▶ **Exercise**
Write down, word for word, the lines running from the start of the entries through the line holding "compétences développées en", both ends included.

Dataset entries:
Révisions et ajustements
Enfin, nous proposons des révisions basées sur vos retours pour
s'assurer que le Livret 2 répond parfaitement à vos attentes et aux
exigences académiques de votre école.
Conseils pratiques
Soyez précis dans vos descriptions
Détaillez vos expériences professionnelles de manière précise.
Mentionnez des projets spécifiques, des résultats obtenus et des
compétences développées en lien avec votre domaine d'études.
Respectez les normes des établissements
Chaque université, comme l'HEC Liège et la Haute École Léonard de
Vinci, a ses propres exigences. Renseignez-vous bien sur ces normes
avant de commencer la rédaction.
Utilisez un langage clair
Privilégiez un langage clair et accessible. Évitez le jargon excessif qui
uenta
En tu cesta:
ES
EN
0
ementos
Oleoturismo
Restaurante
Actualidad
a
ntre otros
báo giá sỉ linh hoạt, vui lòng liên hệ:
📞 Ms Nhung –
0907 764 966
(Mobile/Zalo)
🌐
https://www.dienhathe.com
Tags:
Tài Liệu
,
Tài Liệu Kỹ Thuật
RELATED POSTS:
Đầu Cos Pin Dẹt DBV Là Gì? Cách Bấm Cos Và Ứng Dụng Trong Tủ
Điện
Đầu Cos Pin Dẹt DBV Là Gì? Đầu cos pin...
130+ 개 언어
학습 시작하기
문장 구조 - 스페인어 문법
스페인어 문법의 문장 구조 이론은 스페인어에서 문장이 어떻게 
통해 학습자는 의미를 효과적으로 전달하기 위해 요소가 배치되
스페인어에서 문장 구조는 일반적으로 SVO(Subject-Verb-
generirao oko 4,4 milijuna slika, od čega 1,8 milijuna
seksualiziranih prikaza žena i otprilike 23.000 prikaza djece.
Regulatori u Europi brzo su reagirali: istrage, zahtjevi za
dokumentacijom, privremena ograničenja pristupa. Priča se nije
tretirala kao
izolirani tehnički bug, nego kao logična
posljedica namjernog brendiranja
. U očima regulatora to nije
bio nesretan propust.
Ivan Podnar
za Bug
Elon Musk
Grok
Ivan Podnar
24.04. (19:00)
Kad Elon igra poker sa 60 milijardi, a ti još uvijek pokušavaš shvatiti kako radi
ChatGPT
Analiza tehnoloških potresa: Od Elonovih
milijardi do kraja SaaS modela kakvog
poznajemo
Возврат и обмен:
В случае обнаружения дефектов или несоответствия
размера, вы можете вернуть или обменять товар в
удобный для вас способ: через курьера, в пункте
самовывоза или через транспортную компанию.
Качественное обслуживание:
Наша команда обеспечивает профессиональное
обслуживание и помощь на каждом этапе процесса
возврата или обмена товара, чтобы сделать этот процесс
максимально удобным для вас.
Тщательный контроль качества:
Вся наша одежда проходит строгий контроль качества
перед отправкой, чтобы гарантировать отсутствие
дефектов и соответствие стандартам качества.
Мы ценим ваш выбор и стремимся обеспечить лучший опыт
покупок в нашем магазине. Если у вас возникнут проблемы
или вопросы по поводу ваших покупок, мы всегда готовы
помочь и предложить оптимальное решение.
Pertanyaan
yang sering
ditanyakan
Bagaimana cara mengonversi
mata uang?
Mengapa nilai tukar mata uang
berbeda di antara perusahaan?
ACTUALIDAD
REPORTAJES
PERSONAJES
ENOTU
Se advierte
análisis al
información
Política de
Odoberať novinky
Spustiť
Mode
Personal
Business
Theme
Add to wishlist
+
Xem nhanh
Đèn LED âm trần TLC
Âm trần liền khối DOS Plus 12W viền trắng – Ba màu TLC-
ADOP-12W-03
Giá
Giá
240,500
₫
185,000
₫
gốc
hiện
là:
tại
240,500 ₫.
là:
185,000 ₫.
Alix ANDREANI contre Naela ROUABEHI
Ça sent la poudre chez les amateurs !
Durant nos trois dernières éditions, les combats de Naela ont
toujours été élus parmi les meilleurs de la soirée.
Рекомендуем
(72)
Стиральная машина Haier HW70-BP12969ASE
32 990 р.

▶ **Reply**
Révisions et ajustements
Enfin, nous proposons des révisions basées sur vos retours pour
s'assurer que le Livret 2 répond parfaitement à vos attentes et aux
exigences académiques de votre école.
Conseils pratiques
Soyez précis dans vos descriptions
Détaillez vos expériences professionnelles de manière précise.
Mentionnez des projets spécifiques, des résultats obtenus et des
compétences développées en lien avec votre domaine d'études.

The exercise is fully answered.